WHAT THIS TASK INVOLVES:
Every record that follows is to be copied exactly, with the pictures omitted.

↓↓↓

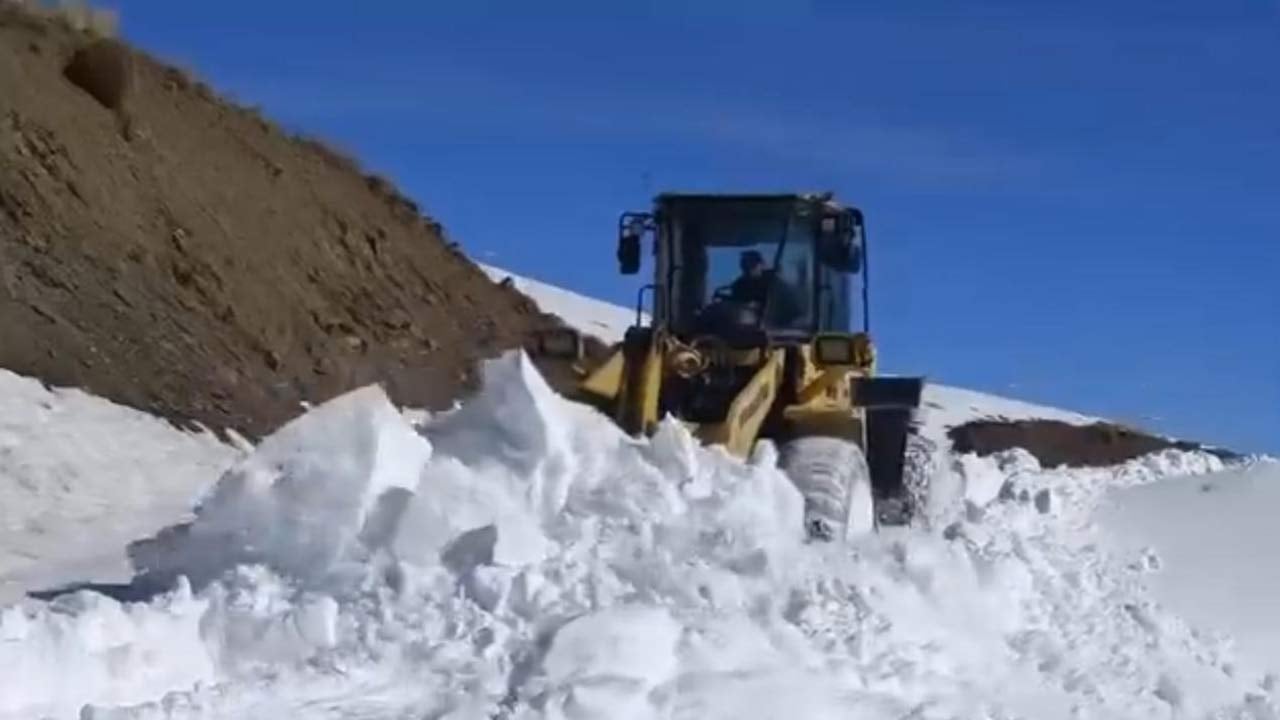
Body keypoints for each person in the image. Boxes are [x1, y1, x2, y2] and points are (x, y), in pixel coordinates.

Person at [727, 249, 802, 326]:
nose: (749, 270)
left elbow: (794, 311)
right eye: (745, 267)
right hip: (746, 327)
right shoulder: (739, 286)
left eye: (752, 265)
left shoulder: (775, 284)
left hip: (777, 327)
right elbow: (734, 309)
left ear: (761, 265)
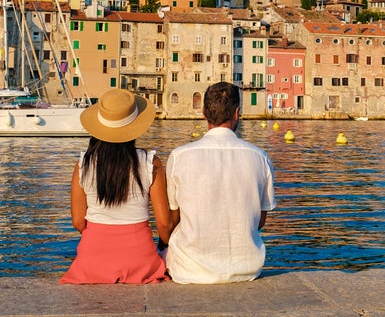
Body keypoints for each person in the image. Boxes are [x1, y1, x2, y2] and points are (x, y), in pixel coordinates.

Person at [165, 82, 276, 284]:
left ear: (203, 112)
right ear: (236, 113)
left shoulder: (179, 156)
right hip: (247, 269)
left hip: (188, 269)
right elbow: (259, 221)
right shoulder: (260, 157)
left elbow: (173, 220)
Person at [60, 89, 172, 284]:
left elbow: (78, 221)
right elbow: (163, 223)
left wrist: (101, 237)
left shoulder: (83, 165)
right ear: (135, 126)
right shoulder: (150, 163)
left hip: (92, 257)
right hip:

↑↑↑

EXERCISE SOLUTION:
Body keypoints for each person in the image. Boxes are [x1, y1, x2, y2] and points are (x, y), in pixel coordinates.

Person at [727, 249, 802, 326]:
nose: (749, 270)
left elbow: (794, 311)
right eye: (745, 267)
right hip: (746, 327)
right shoulder: (739, 286)
left eye: (752, 265)
left shoulder: (775, 284)
left hip: (777, 327)
right elbow: (734, 309)
left ear: (761, 265)
Body keypoints for each person in the image. Boxes are [x1, y1, x2, y2] and points are (x, y), in pixel coordinates.

Person at [165, 82, 276, 284]:
left ear: (203, 112)
right ear: (236, 113)
left shoulder: (179, 156)
right hip: (247, 269)
left hip: (188, 269)
right elbow: (259, 221)
right shoulder: (260, 157)
left elbow: (173, 220)
Person at [60, 89, 172, 284]:
left elbow: (78, 221)
right elbow: (163, 223)
left wrist: (101, 237)
left shoulder: (83, 165)
right ear: (135, 126)
right shoulder: (150, 163)
left hip: (92, 257)
right hip:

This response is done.